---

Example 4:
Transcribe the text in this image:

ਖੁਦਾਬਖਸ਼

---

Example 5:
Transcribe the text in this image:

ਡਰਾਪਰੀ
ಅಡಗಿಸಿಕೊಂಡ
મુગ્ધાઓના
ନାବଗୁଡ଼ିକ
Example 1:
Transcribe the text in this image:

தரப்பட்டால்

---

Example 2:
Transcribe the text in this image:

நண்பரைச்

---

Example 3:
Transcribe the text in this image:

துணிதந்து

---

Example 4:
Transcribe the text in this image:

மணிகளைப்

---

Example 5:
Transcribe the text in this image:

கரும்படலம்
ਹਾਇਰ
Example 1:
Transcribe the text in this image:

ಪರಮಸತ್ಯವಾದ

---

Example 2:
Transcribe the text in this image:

# What you will do:
Copy every line of the data above, character for character, without changing anything.

# Answer to the task:
---

Example 4:
Transcribe the text in this image:

ਖੁਦਾਬਖਸ਼

---

Example 5:
Transcribe the text in this image:

ਡਰਾਪਰੀ
ಅಡಗಿಸಿಕೊಂಡ
મુગ્ધાઓના
ନାବଗୁଡ଼ିକ
Example 1:
Transcribe the text in this image:

தரப்பட்டால்

---

Example 2:
Transcribe the text in this image:

நண்பரைச்

---

Example 3:
Transcribe the text in this image:

துணிதந்து

---

Example 4:
Transcribe the text in this image:

மணிகளைப்

---

Example 5:
Transcribe the text in this image:

கரும்படலம்
ਹਾਇਰ
Example 1:
Transcribe the text in this image:

ಪರಮಸತ್ಯವಾದ

---

Example 2:
Transcribe the text in this image:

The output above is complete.